По словам иностранного врача Коллинса, который жил при царском дворе, в Москве образовалась небольшая еврейская колония. "В последнее время, - писал этот врач, - к русскому двору пробралось много жидов чрез покровительство одного лекаря жида, который. принял лютеранскую веру". Этот лекарь много раз упоминается в документах под разными именами: Данило Евлевич, Данило Ильич, Данило Жидовинов, Данило Фунгаданов, "Данило, а в крещенье Степан Фунгаданов", "дохтур Стенька Фонгадин", Стефан Фунгаданов, и наконец - "Данило фон Гаден, жид". Это был еврей из Силезии, из города Бреславля; приехав в Москву из Киева в 1657 году, он стал врачом царя Алексея Михайловича и сына его Федора. Гаден принял поочередно лютеранство, католичество и православие, но оставался, скорее всего, тайным евреем, а из Подолии к нему приезжали в Москву члены его семьи - правоверные евреи. Он был популярным врачом при московском дворе; царь одарял его всяческими милостями и даже позволил съездить к матери в Польшу, что редко разрешалось иностранцам.

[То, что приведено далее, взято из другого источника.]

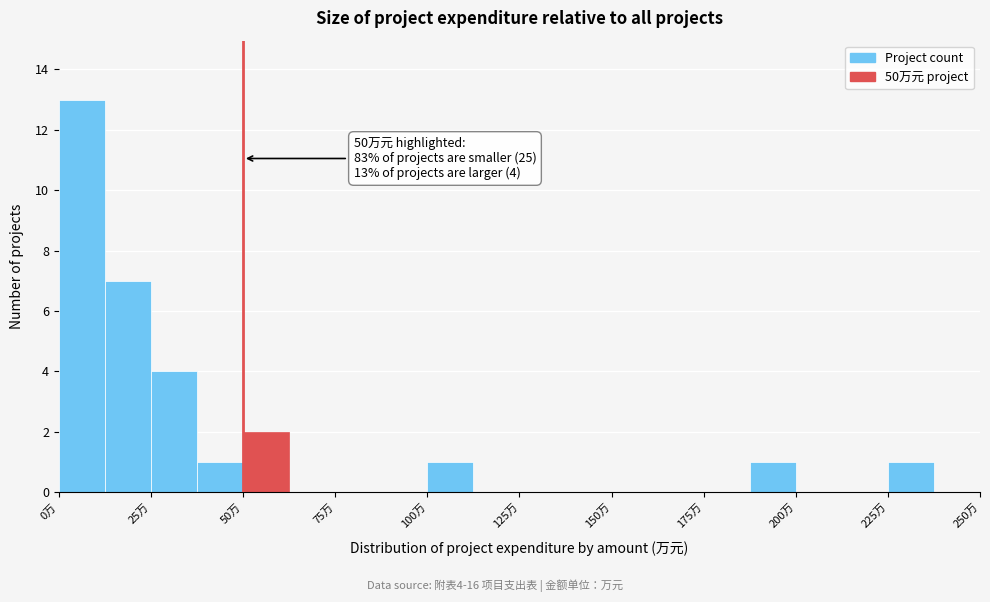

Around what value on the x-axis is the tallest bar? Give the approximate position of its centre, as read against the axis.

5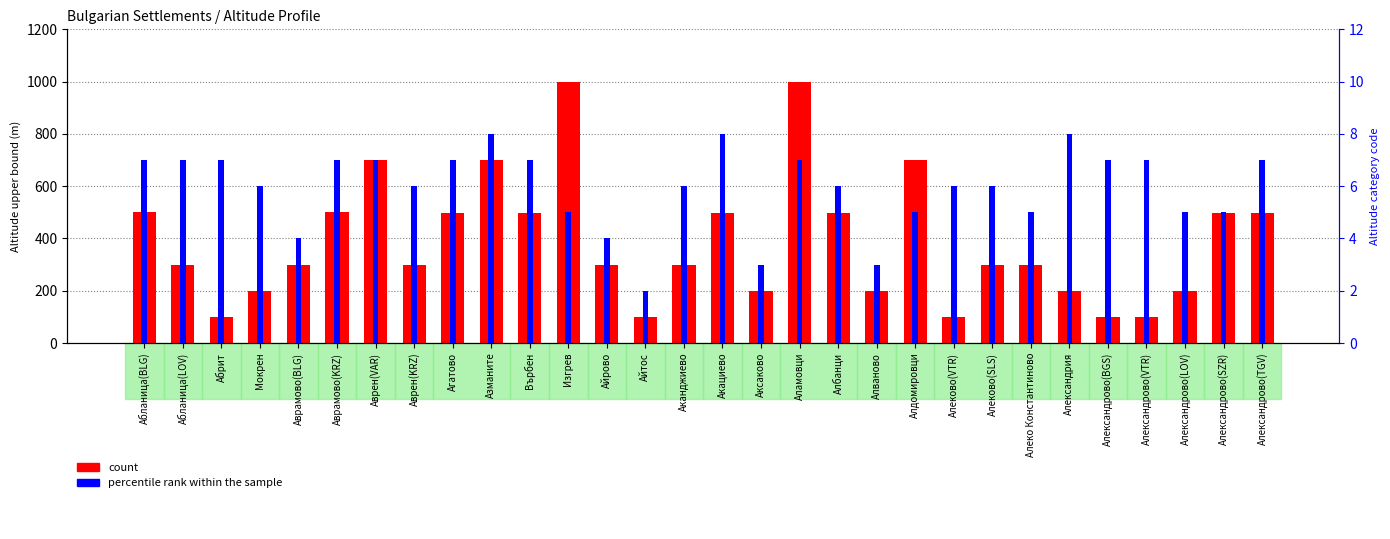

Reading left to right, list all the values displayed in this chart.

count: 500	300	100	200	299	500	699	299	499	699	499	999	299	99	299	499	199	999	499	199	699	99	299	299	199	99	99	199	499	499
percentile rank within the sample: 7	7	7	6	4	7	7	6	7	8	7	5	4	2	6	8	3	7	6	3	5	6	6	5	8	7	7	5	5	7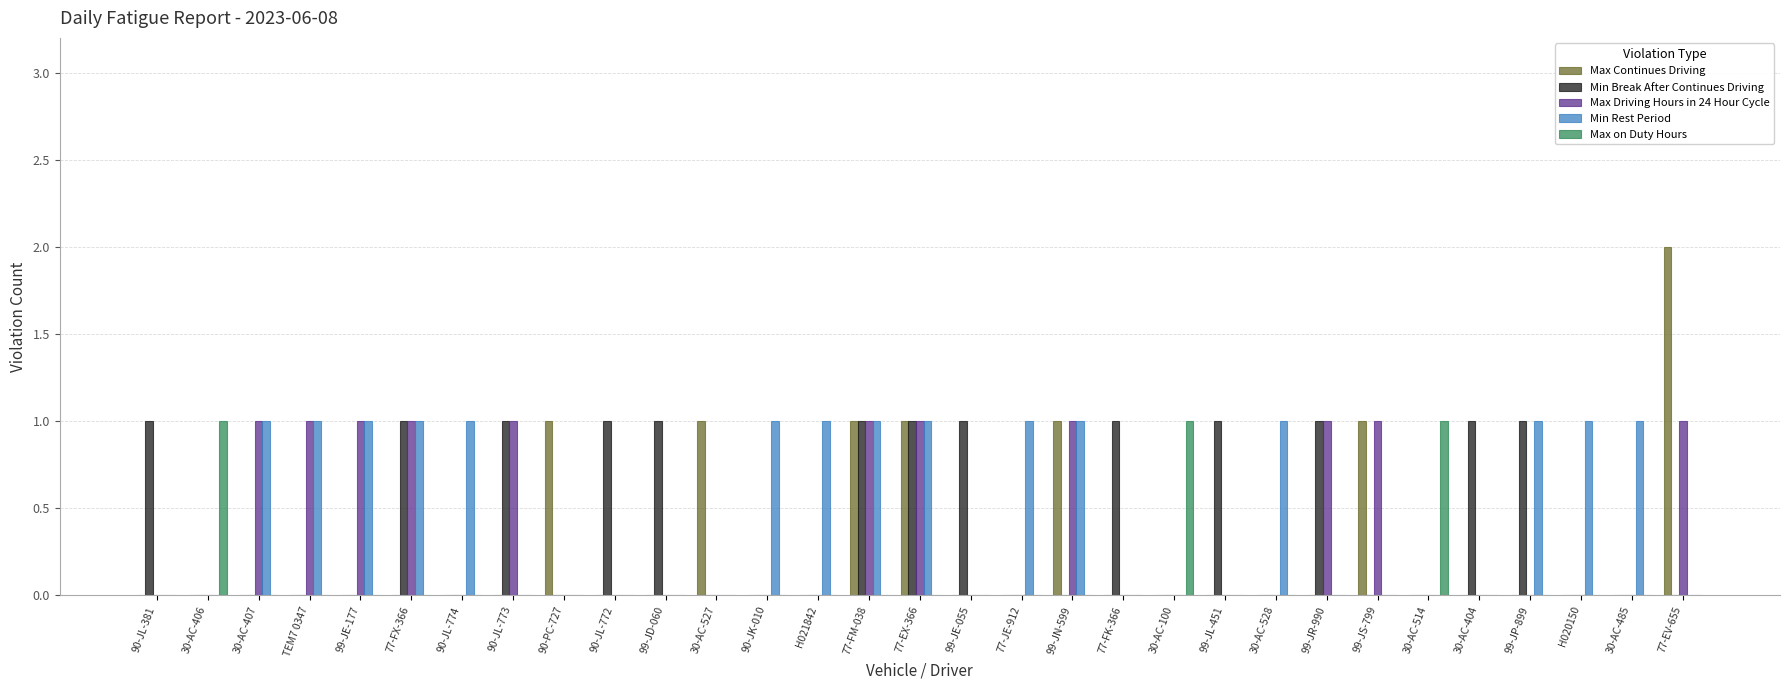

What is the total value across all series at 77-EV-655?

3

В семидесятых годах семнадцатого века к Гадену переселились его родные, и благодаря этому, как писали тогда, "значительно увеличилось число евреев в Москве".
Гаден погиб во время восстания стрельцов в 1682 году, обвиненный в отравлении царя Федора. Его притащили на Красную площадь, царица Марфа и царевны уверяли стрельцов, что Гаден невиновен, что он сам прежде отведывал лекарства, которые затем подавали царю, но это не помогло. "Он чернокнижник! - кричали стрельцы. - Мы в его доме нашли сушеных змей, и поэтому его надобно казнить смертью!" Несчастного поволокли в застенок и пытали. Там, не выдержав боли, он наговорил на себя и попросил дать ему три дня сроку, после чего он укажет на тех, кто более его достоин смерти за убийство царя. Очевидно, он просто хотел выиграть время, но стрельцы на это не согласились. "Долго ждать!" - закричали они, разорвали записку с его пыточными показаниями, снова потащили Гадена на Красную площадь и там подняли на копья, а затем изрубили на куски. Вместе с ним был убит и его сын. В документе того времени, при перечислении жертв стрелецкого бунта, сказано о нем среди прочих: "а именно убиты насмерть…Данило фон Гаден, жид". Еврейский свидетель тех событий сообщил следующее: "Я приехал в Москву через три или четыре дня после погрома и пошел на похороны с другими анусим (тайными евреями), ибо дан был приказ от царя похоронить убитых. Даниил (Гаден) был изрублен на куски: отрублены были одна нога и одна рука, тело проколото копьем, а голова разрезана топором. Я и другие анусим похоронили Даниила и его сына Цви в поле."